Orang yang merasa sedang melakukan kebaikan, ketika dinasehati kira-kira akan sadar, bertaubat dan merasa bersalah tidak? Ya tidak mungkin mau bertaubat karena merasa yang dilakukan itu adalah hal yang baik dan benar. Beda dengan pelaku dosa besar yang diletakkan pada urutan berikutnya (nomer tiga) oleh Ibnu Qayyim. Orang yang melakukan dosa besar misal berzina, minum minuman keras, membunuh dan seterusnya paling tidak di hatinya pasti masih ada rasa sesal dan merasa bersalah walaupun mungkin kadarnya sedikit.

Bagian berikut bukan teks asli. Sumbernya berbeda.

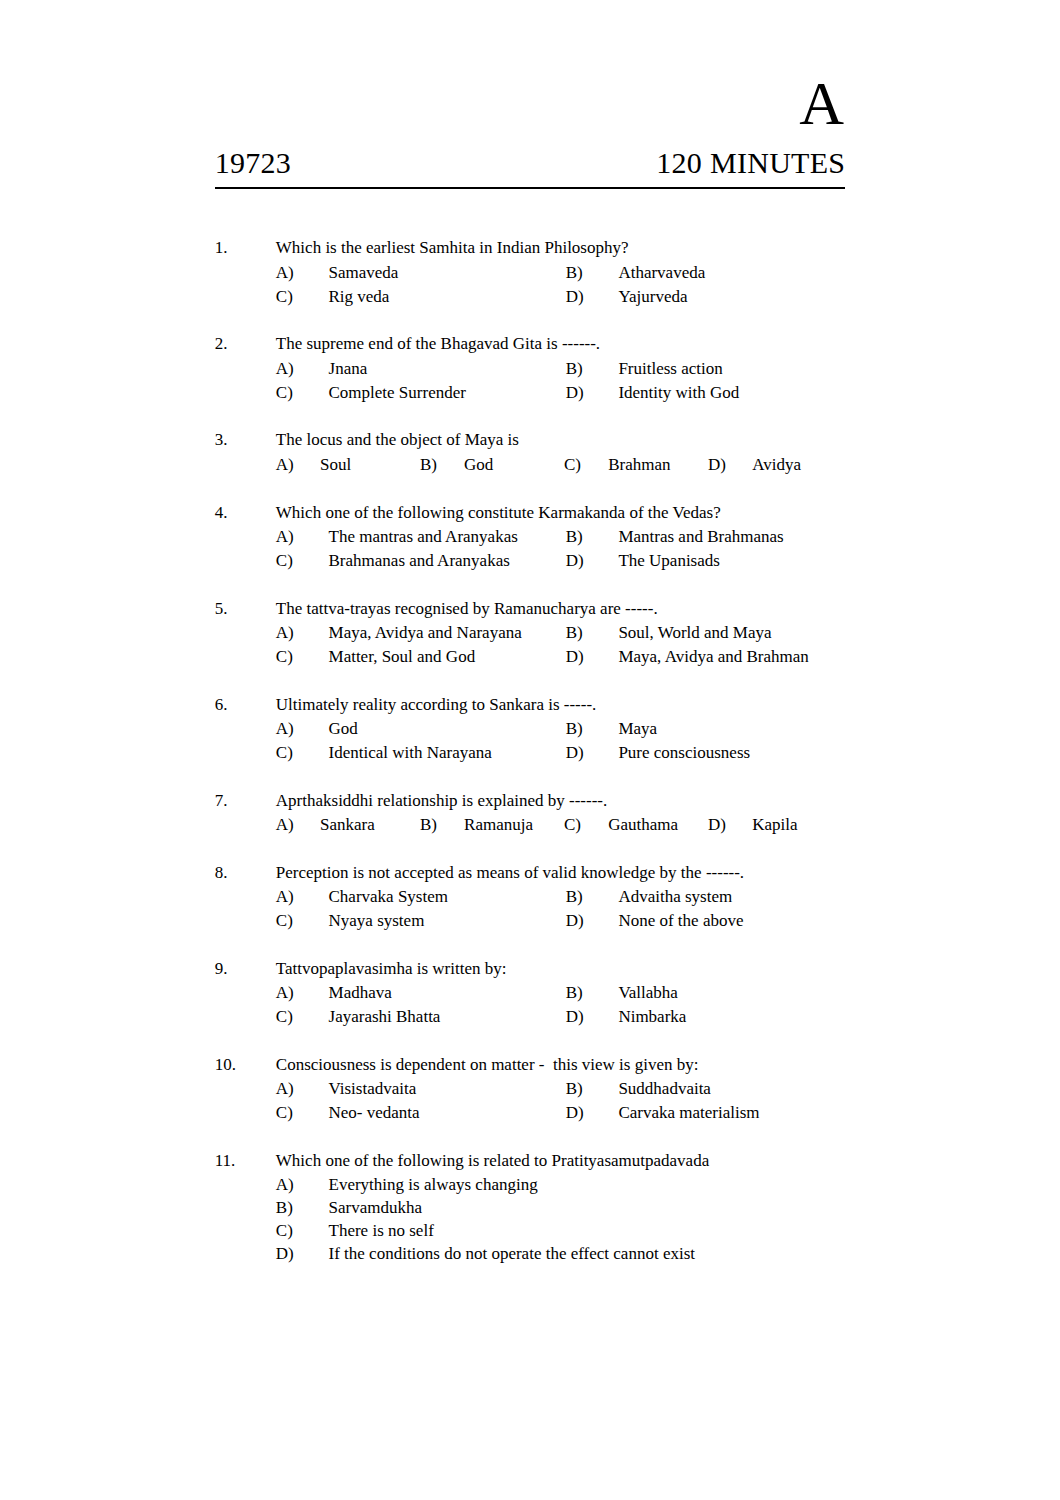A
19723 120 MINUTES
1.
Which is the earliest Samhita in Indian Philosophy?
A) Samaveda
B) Atharvaveda
C) Rig veda
D) Yajurveda
2.
The supreme end of the Bhagavad Gita is ------.
A) Jnana
B) Fruitless action
C) Complete Surrender
D) Identity with God
3.
The locus and the object of Maya is
A) Soul
B) God
C) Brahman
D) Avidya
4.
Which one of the following constitute Karmakanda of the Vedas?
A) The mantras and Aranyakas
B) Mantras and Brahmanas
C) Brahmanas and Aranyakas
D) The Upanisads
5.
The tattva-trayas recognised by Ramanucharya are -----.
A) Maya, Avidya and Narayana
B) Soul, World and Maya
C) Matter, Soul and God
D) Maya, Avidya and Brahman
6.
Ultimately reality according to Sankara is -----.
A) God
B) Maya
C) Identical with Narayana
D) Pure consciousness
7.
Aprthaksiddhi relationship is explained by ------.
A) Sankara
B) Ramanuja
C) Gauthama
D) Kapila
8.
Perception is not accepted as means of valid knowledge by the ------.
A) Charvaka System
B) Advaitha system
C) Nyaya system
D) None of the above
9.
Tattvopaplavasimha is written by:
A) Madhava
B) Vallabha
C) Jayarashi Bhatta
D) Nimbarka
10.
Consciousness is dependent on matter - this view is given by:
A) Visistadvaita
B) Suddhadvaita
C) Neo- vedanta
D) Carvaka materialism
11.
Which one of the following is related to Pratityasamutpadavada
A) Everything is always changing
B) Sarvamdukha
C) There is no self
D) If the conditions do not operate the effect cannot exist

Karena mereka merasa telah melakukan perbuatan buruk dan salah, maka kemungkinan besar untuk diajak bertaubat dan menyadari kesalahannya itu lebih besar.

Sedangkan para pelaku bid’ah merasa sedang beribadah dan melakukan kebaikan seperti halnya juga fitnah yang menimpa kaum muslimin dengan melakukan pembunuhan, pengeboman, pemberontakan kepada pemimpin muslim dan lain-lain atas nama agama dan meyakini bahwa perbuatan buruk tersebut adalah hal benar dan merasa sedang melakukan sebuah ibadah besar dan merasa sedang melakukan hal yang baik (menurut pemikiran mereka sendiri). Perbuatan dosa besar yang dicampur dengan pemahaman yang salah ya beginilah akhirnya. Mati sangit dikatakan sebagai mati syahid dan seterusnya. Padahal banyak sekali dalil shahih yang dilanggar dalam perbuatan ini dan yang dirugikan juga adalah kaum muslimin yang tidak bersalah dan yang berjalan di jalan yang lurus dan ajaran Islam yang lurus ikut-ikutan terseret jadi buruk bahkan Rasulullah jadi bahan hinaan dan pelecehan, akibat dari segelintir oknum yang pemahamannya salah dan menyimpang tapi merasa di atas kebenaran. Tapi bukan di sini tempat untuk menjelaskan semuanya. Ini hanya salah satu contoh bagaimana setan menipu manusia dengan menanamkan pemikiran yang salah tapi dianggap baik oleh pelakunya.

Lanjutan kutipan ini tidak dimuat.